Kelly Akashi

Kelly Akashi (b. 1983 lives and works in Los Angeles, CA) received her MFA from University of Southern California in 2014. Akashi has had solo exhibitions at François Ghebaly in Los Angeles, CA; Aspen Art Museum in Aspen, CO; Tanya Bonakdar Gallery in New York, NY; Sculpture Center in New York, NY; among others.
November 10, 2021
Tell us about your practice.
I am an artist from Los Angeles. I was born here and did most of my education here, but 
I also studied for a year in Frankfurt at Stäedelschule. I love being an artist in Los Angeles because it has so many resources. I feel like I can learn how to make almost anything here.
I am mostly known for my sculptures, but I come from an education in analog photography and still produce optical, cameraless prints. My objects evolved out of my interests in candid and documentary, chemical-based photography, which eventually led me to create candles, unique lost-wax bronze casts, and blown glass artworks. Since I began working with those materials, I have expanded my use of them, mixing materials and processes to incorporate stone, heirlooms, and fiber into my current exhibition, Faultline, at Francois Ghebaly Gallery.
You mentioned how your search to extend the meaning of an image, led you from photography to more sculptural works. How did your relationship and understanding of photography evolve for this particular show?
Photography is an incredibly complex field that incorporates technology, chance, loss, and representation with aesthetics.
When I graduated with my BFA in photography in 2006, the darkroom was already becoming a thing of the past. I spent years trying to understand what I wanted to get out of photography and how to make it relevant in a world that felt my darkroom processes and techniques were “dead” due to the rise of digital photography. Eventually, my object making led me to learn glassblowing, and I began using my glass objects in the darkroom to create photograms. I would exhibit prints of glass alongside other glass objects to give people different perspectives on what they were seeing.
In my current exhibition, Faultline, I wanted to work with a different chemical-based cameraless process. These images are unique prints of crystals that I grew, and I used Cibachrome, silver-gelatin, and chromogenic paper to image the crystals in different ways. They appear biological, geological, cosmic, and microscopic at the same time. I feel my work is most successful when it can balance information and aesthetics or convey complex emotions.
You mentioned how you look to triangulate approaches to talk about the “space in between” — can you expand a little on how that manifests in your practice?
I kind of hate saying “a space in between” but it’s been hard to find a better way to talk about giving shape to an immaterial subject. For my last show, Mood Organ, which was at Tanya Bonakdar Gallery, I wanted to see if I could make objects that convey and carry emotions. I wanted to give intangible notions like instinct, emotions and intuition form since they can be felt even though they are essentially unseen.
I don’t think there is one way to do this, so I did it every way I could.

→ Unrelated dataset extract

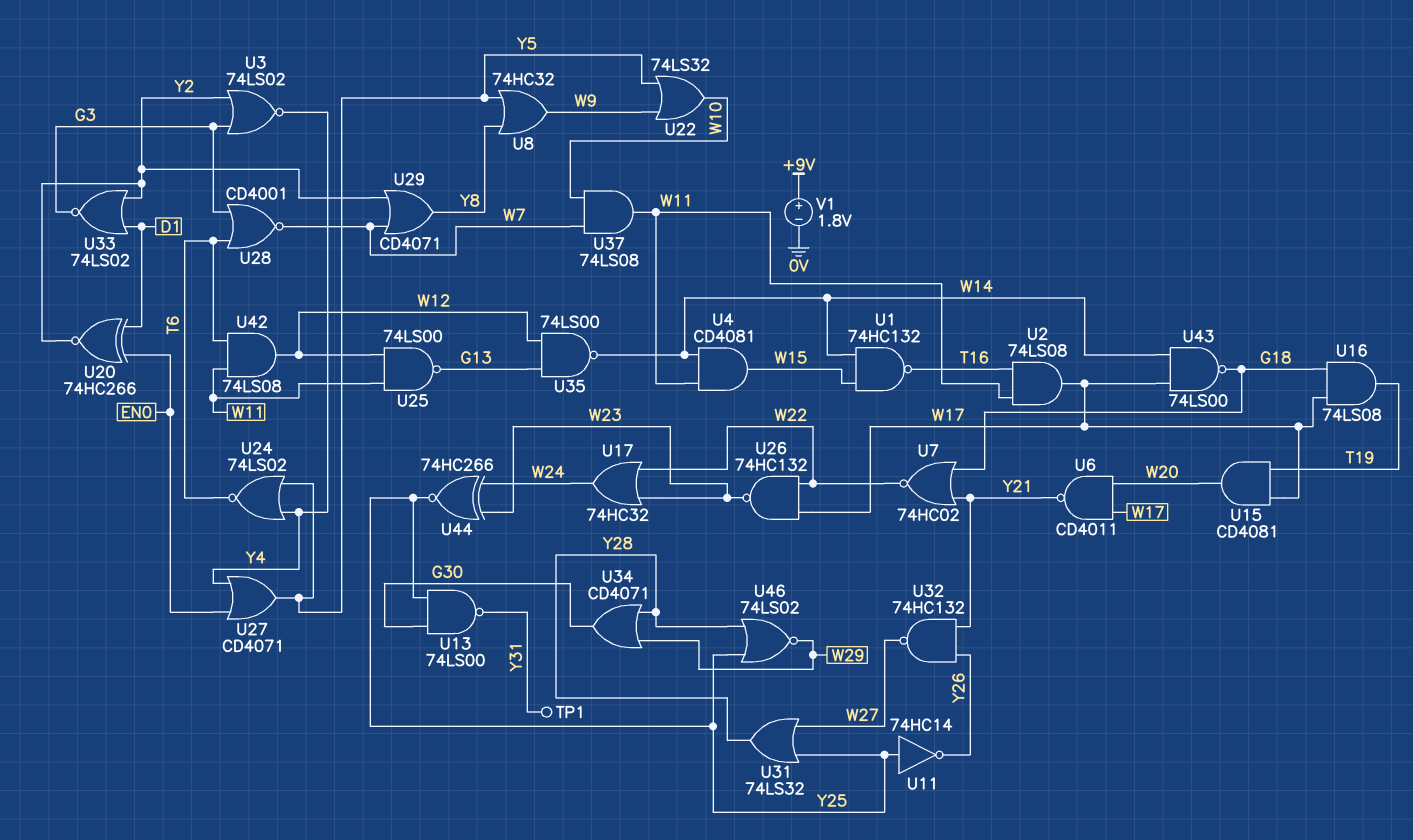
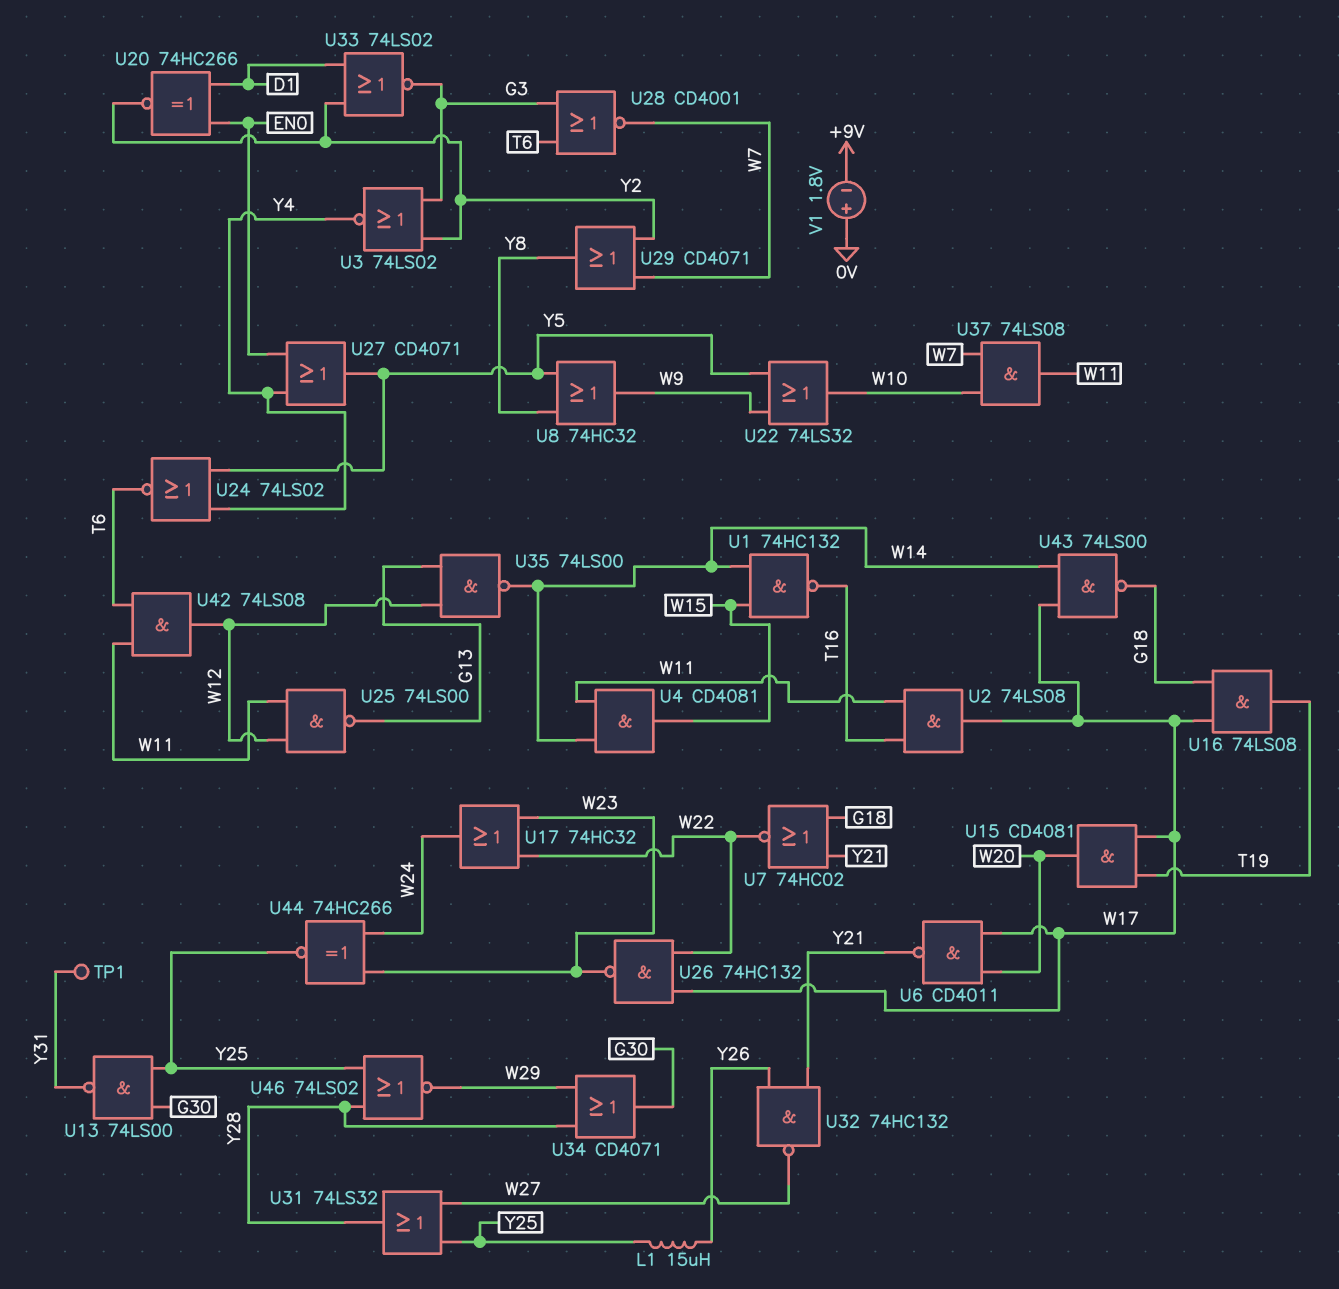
L1: none -> 15uH (Y25, Y26)
U11: NOT 74HC14 (in Y25, out Y26) -> none
V1: 1.8V (plus +9V, minus 0V) -> 1.8V (plus 0V, minus +9V)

In the current show with Francois Ghebaly,
I wanted to dig deeper, to excavate these things we inherited even further. As I worked on this show, I found connections to ancestry materialized in forms I have produced for years, like plants, body casts, and wax. But I also found this language in objects from my own personal history. I have always sought to make work that was even more direct than photography in how it engages and reflects lived life. In art, there is always some mediation. By triangulating the conversation, which is always slightly off-center, the space opens to connect to the real, lived, felt experiences that I want to address.

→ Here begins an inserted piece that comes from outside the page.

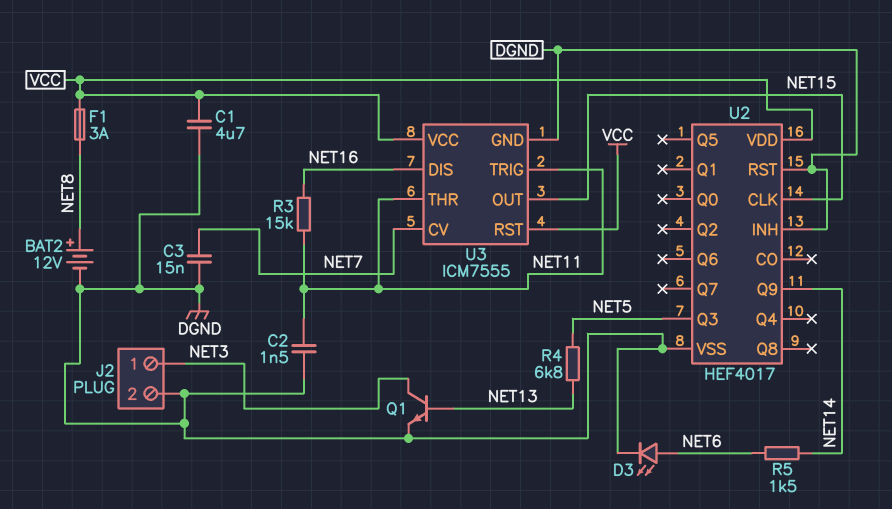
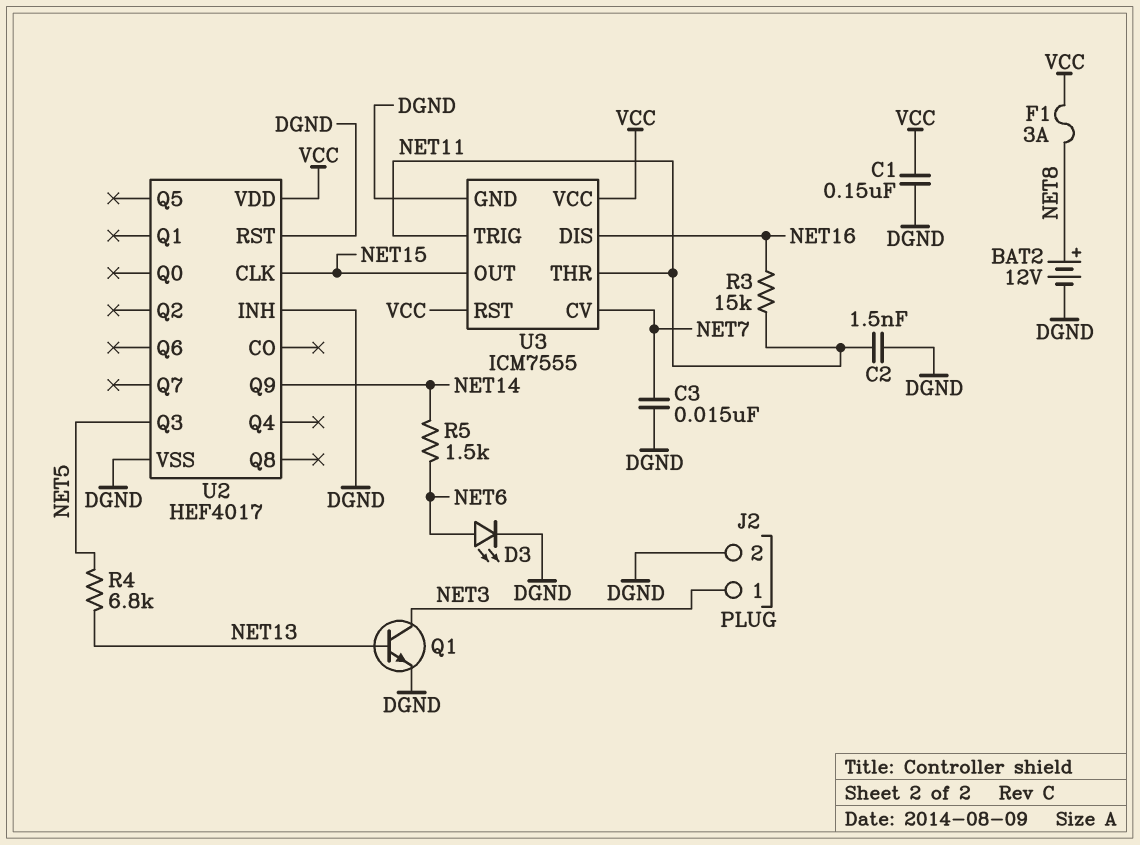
C1: 4.7uF (DGND, VCC) -> 150nF (DGND, VCC)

Are there any mediums or techniques that you haven’t yet put into your practice that you are interested in?
Yes, but if I reveal them here, I will give away what is coming next! I have been studying a new technique for a year that may enter the practice at some point. I can say it is fiber-based. 
What has been inspiring you lately?
Camera Lucida has never stopped inspiring me. Recently I read Robin Kelsey’s book on chance in photography, which I enjoyed. Childhood’s End was my last favorite fiction book that I read. 

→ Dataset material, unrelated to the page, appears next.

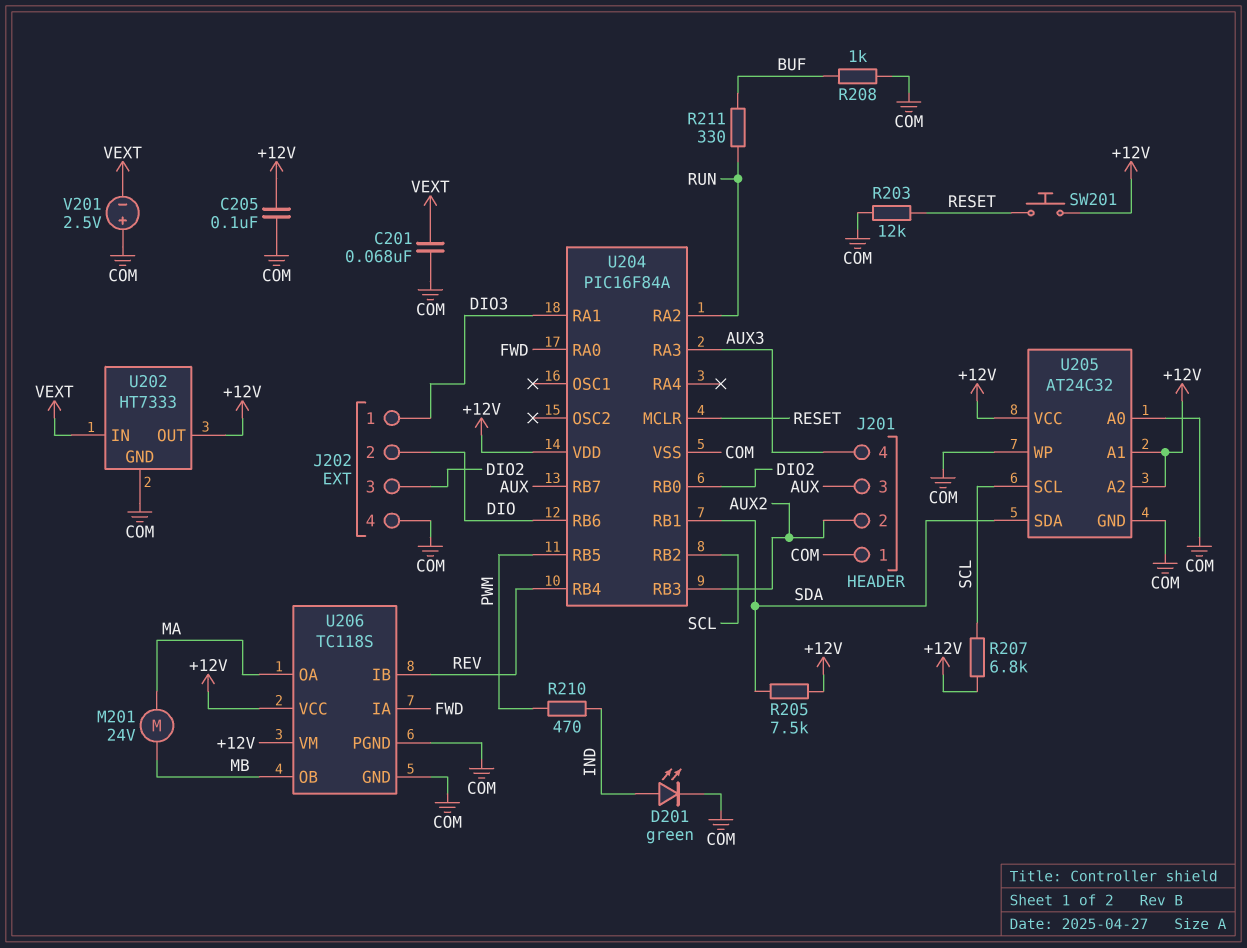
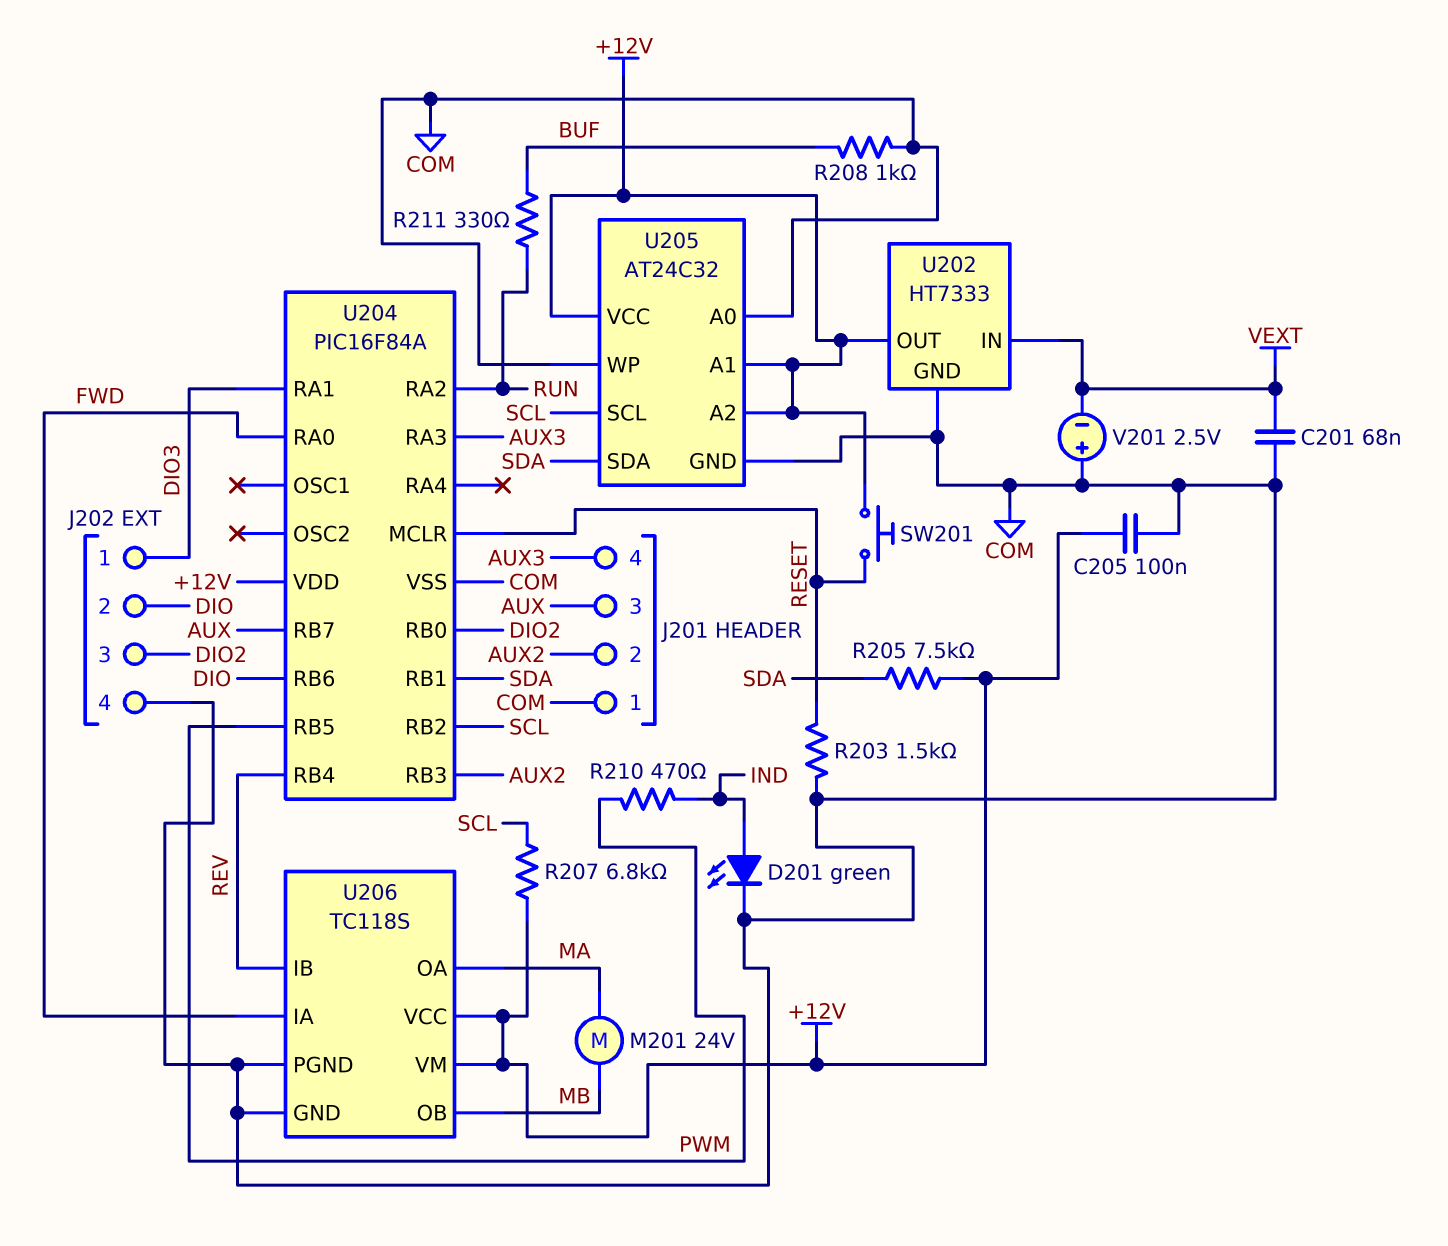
R203: 12k (COM, RESET) -> 1.5k (COM, RESET)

I am really interested in learning more about curator Karen Higa’s work, which led me to a book she wrote the introduction for: Manzanar, Architecture Double. It’s a series of photos by Andrew Freeman of all the Manzanar bunkers still in existence (many have been moved and repurposed). In addition, the work of Julia Phillips and Julien Nguyen inspires me to keep pushing my practice in a rigorous and generous way that educates my audience. And I have gone deeper into Noguchi’s work and life through the book Isamu Noguchi’s Modernism: Negotiating Race, Labor, and Nation, 1930–1950.
What’s next for you?
I am working on an exhibition in a new space in Venice, Italy, which will open in April 2022. 
I will get to work in Murano for that exhibition, which I have always wanted to do. After that, I have a solo exhibition at the San José Museum of Art, curated by Lauren Dickens. It will open in Sept 2022 and will continue to travel elsewhere. This exhibition will focus more on my family history, drawing from biological materials located at the site of their internment as metaphors and monuments. Coincidentally, Noguchi was self-interned at the same camp during WWII, and my research into his past connected me to my own family history since much of his correspondence is accessible, while my family did not want to discuss their time there. I guess this is another example of the triangulation I was talking about. Sometimes the path is not direct: like a spiral, you have to move sideways to give it shape.